** What to produce **
Replace "власника" with "правовласника" in the stretch from the start of the items through the line containing "обов’язкове.", and write out only those lines, otherwise unchanged and without the pictures.

** Extracted entries **
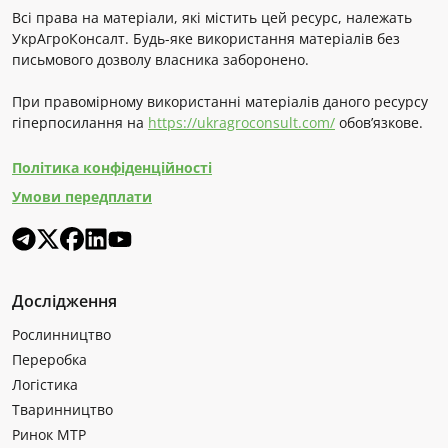
Всі права на матеріали, які містить цей ресурс, належать
УкрАгроКонсалт. Будь-яке використання матеріалів без
письмового дозволу власника заборонено.
При правомірному використанні матеріалів даного ресурсу
гіперпосилання на
https://ukragroconsult.com/
обов’язкове.
Політика конфіденційності
Умови передплати
Дослідження
Рослинництво
Переробка
Логістика
Тваринництво
Ринок МТР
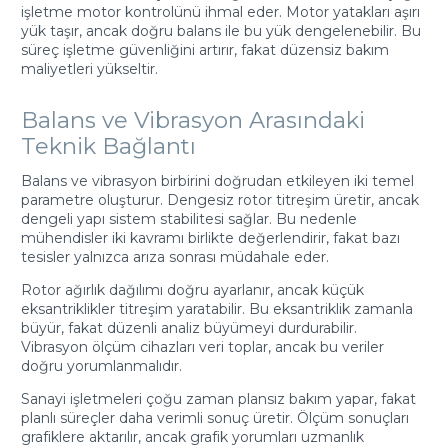
işletme motor kontrolünü ihmal eder. Motor yatakları aşırı
yük taşır, ancak doğru balans ile bu yük dengelenebilir. Bu
süreç işletme güvenliğini artırır, fakat düzensiz bakım
maliyetleri yükseltir.
Balans ve Vibrasyon Arasındaki
Teknik Bağlantı
Balans ve vibrasyon birbirini doğrudan etkileyen iki temel
parametre oluşturur. Dengesiz rotor titreşim üretir, ancak
dengeli yapı sistem stabilitesi sağlar. Bu nedenle
mühendisler iki kavramı birlikte değerlendirir, fakat bazı
tesisler yalnızca arıza sonrası müdahale eder.
Rotor ağırlık dağılımı doğru ayarlanır, ancak küçük
eksantriklikler titreşim yaratabilir. Bu eksantriklik zamanla
büyür, fakat düzenli analiz büyümeyi durdurabilir.
Vibrasyon ölçüm cihazları veri toplar, ancak bu veriler
doğru yorumlanmalıdır.
Sanayi işletmeleri çoğu zaman plansız bakım yapar, fakat
planlı süreçler daha verimli sonuç üretir. Ölçüm sonuçları
grafiklere aktarılır, ancak grafik yorumları uzmanlık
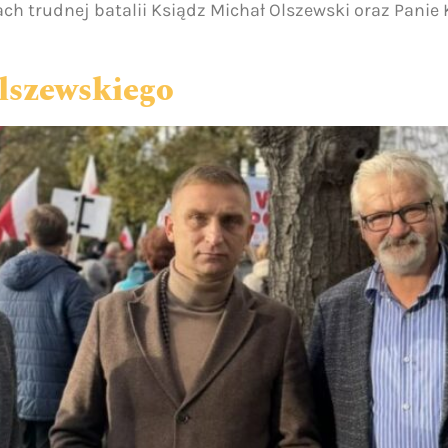
h trudnej batalii Ksiądz Michał Olszewski oraz Panie K
lszewskiego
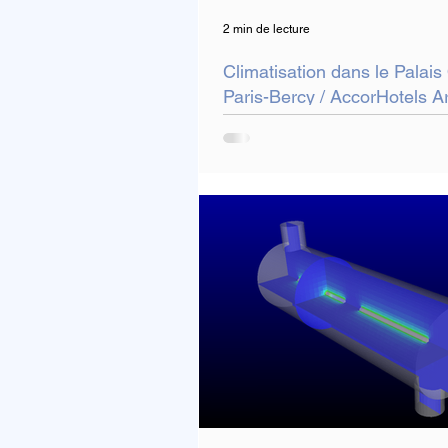
2 min de lecture
Climatisation dans le Palai
Paris-Bercy / AccorHotels A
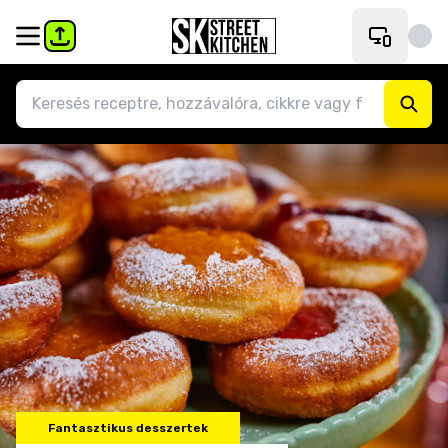
Fantasztikus desszertek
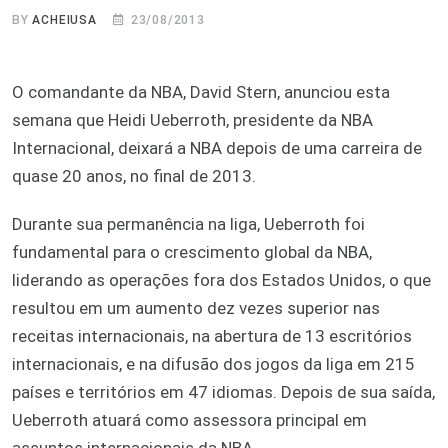
BY
ACHEIUSA
23/08/2013
O comandante da NBA, David Stern, anunciou esta
semana que Heidi Ueberroth, presidente da NBA
Internacional, deixará a NBA depois de uma carreira de
quase 20 anos, no final de 2013.
Durante sua permanência na liga, Ueberroth foi
fundamental para o crescimento global da NBA,
liderando as operações fora dos Estados Unidos, o que
resultou em um aumento dez vezes superior nas
receitas internacionais, na abertura de 13 escritórios
internacionais, e na difusão dos jogos da liga em 215
países e territórios em 47 idiomas. Depois de sua saída,
Ueberroth atuará como assessora principal em
assuntos internacionais da NBA.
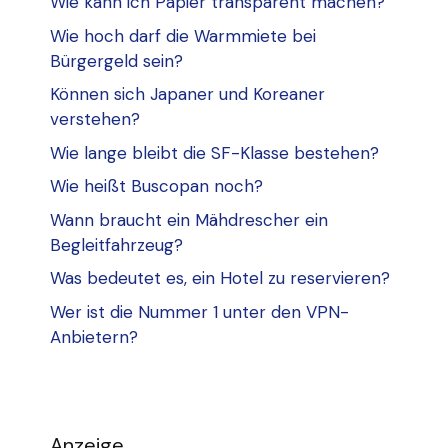
Wie kann ich Papier transparent machen?
Wie hoch darf die Warmmiete bei
Bürgergeld sein?
Können sich Japaner und Koreaner
verstehen?
Wie lange bleibt die SF-Klasse bestehen?
Wie heißt Buscopan noch?
Wann braucht ein Mähdrescher ein
Begleitfahrzeug?
Was bedeutet es, ein Hotel zu reservieren?
Wer ist die Nummer 1 unter den VPN-
Anbietern?
Anzeige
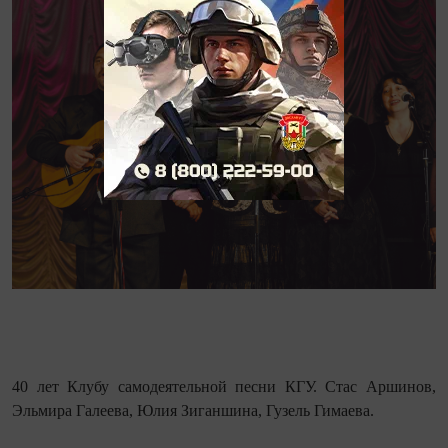
40 лет Клубу самодеятельной песни КГУ. Стас Аршинов,
Эльмира Галеева, Юлия Зиганшина, Гузель Гимаева.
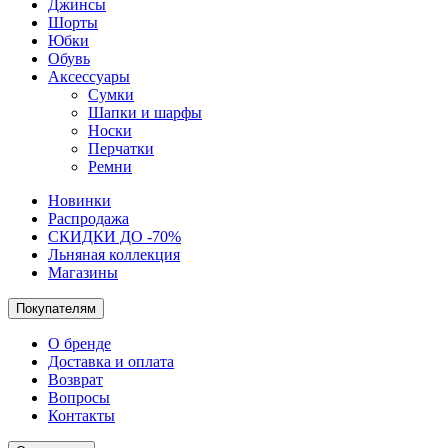
Джинсы
Шорты
Юбки
Обувь
Аксессуары
Сумки
Шапки и шарфы
Носки
Перчатки
Ремни
Новинки
Распродажа
СКИДКИ ДО -70%
Льняная коллекция
Магазины
Покупателям
О бренде
Доставка и оплата
Возврат
Вопросы
Контакты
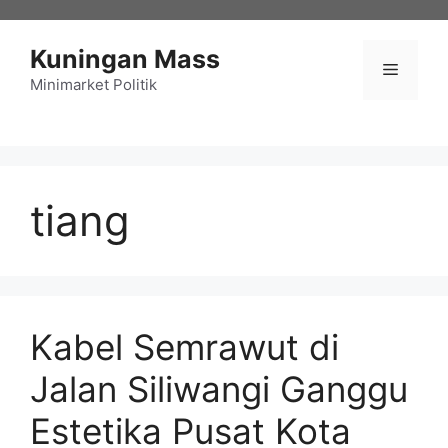
Langsung
ke
Kuningan Mass
isi
Menu
Minimarket Politik
tiang
Kabel Semrawut di
Jalan Siliwangi Ganggu
Estetika Pusat Kota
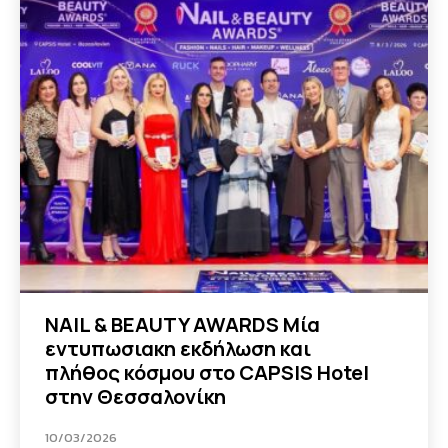
NAIL & BEAUTY AWARDS Μία
εντυπωσιακη εκδήλωση και
πλήθος κόσμου στο CAPSIS Hotel
στην Θεσσαλονίκη
10/03/2026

** Task answer **
Всі права на матеріали, які містить цей ресурс, належать
УкрАгроКонсалт. Будь-яке використання матеріалів без
письмового дозволу правовласника заборонено.
При правомірному використанні матеріалів даного ресурсу
гіперпосилання на
https://ukragroconsult.com/
обов’язкове.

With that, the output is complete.